The Times Magazine (my primary client, of course) has done more than one cover story about bloggers, and has hired one of the most talented critics I’ve ever met to do a column about aspects of Web-media culture every week. The column is not a series of scary attacks. Meanwhile, every section of the paper has done multiple stories about this or that blogger in almost every category imaginable — design, gossip, restaurants, politics, “citizen journalists,” whatever. I would certainly guess the paper has run more stories about Twitter than about, say, a TV show like N.C.I.S., which probably has at least double the audience.

But this makes sense, in that the new-media stories are, you know, newer. More like news. Indeed I would actually say that one meta-story that the traditional media has covered quite thoroughly in the last 10 or 15 years is the story of the new media. Has there ever been a significant online phenomenon that was not only covered but in effect abetted by mainstream coverage? That is to say: I wonder how often new-media properties, from Napster to Facebook, take off precisely because old media introduced them to a wider audience.
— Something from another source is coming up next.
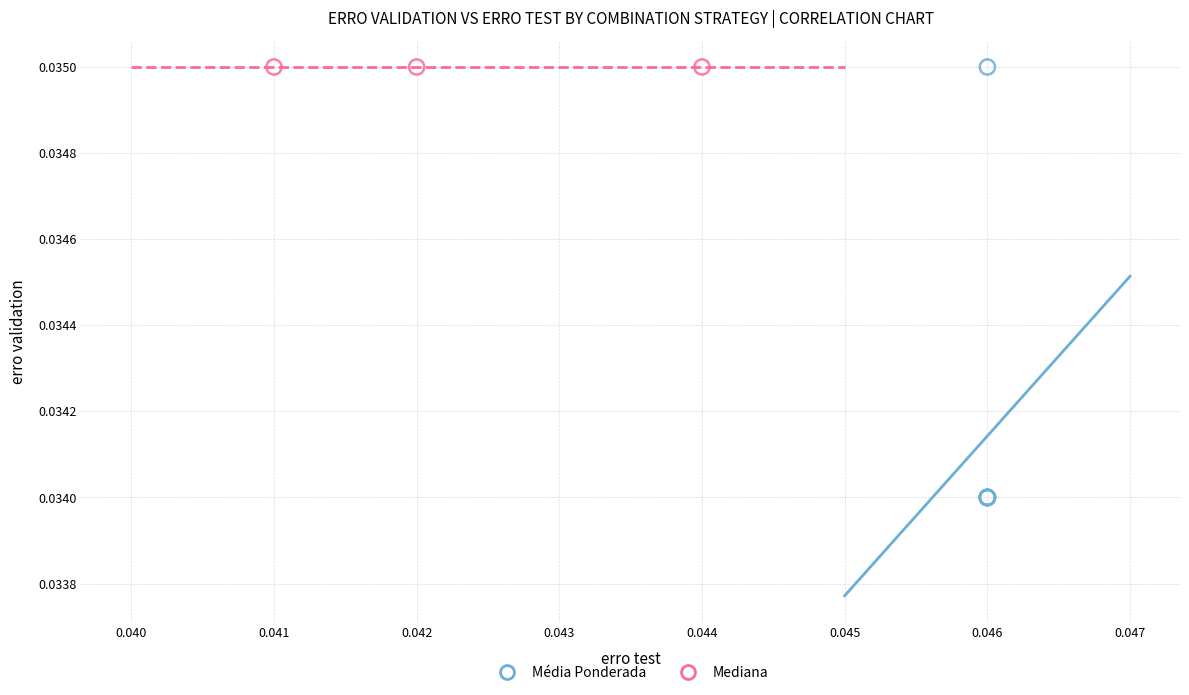

Which series contains the lowest Y value?

Média Ponderada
Or at the very least, if the old-media coverage didn’t juice things along much faster than might have otherwise occurred.

I’m not suggesting that new-media forms wouldn’t catch on anyway. But I am suggesting that the number of “scary attacks” from the old media are far outweighed by “ya gotta check this out” hype. Which is exactly why Corrdry’s new-media strategy involved having his publicist call New York Magazine.

The global meta-murketing of Dove

mk-at656_cugly_d_20081228212535A story in the WSJ yesterday explained that Unilever’s famous “Campaign For Real Beauty” for its Dove products wasn’t working in China, where “women aren’t so bothered by the stunning models used in most beauty ads and aren’t driven to buy products promoted with so-called real faces.” Apparently the multinational has found what it hopes is a solution, by way of “Ugly Betty.” No, they aren’t simply sponsoring the Chinese version of the show — they’ve worked out a deal to basically produce a Chinese version of the show:

In an unusual move, Unilever’s ad-time-buying agency, WPP Group PLC’s Mindshare, brokered a deal to bring the format to Chinese TV, giving Unilever the right to exclusive ads and product placements during the show, as well as a script built around the company’s Chinese reformulation of the campaign for real beauty. …

On “Ugly Wudi,” protagonist Lin Wudi, who works at an ad agency, learns to unveil her own beauty, using Dove products and working on an imaginary ad campaign for the brand. …

In one episode, an actor playing the media director for Dove in China explains that an ad campaign that Wudi helped create epitomizes Dove’s view on beauty. “There are so many kinds of women and so many kinds of beauty,” he says. “This is exactly the message that Dove tries to put forth.”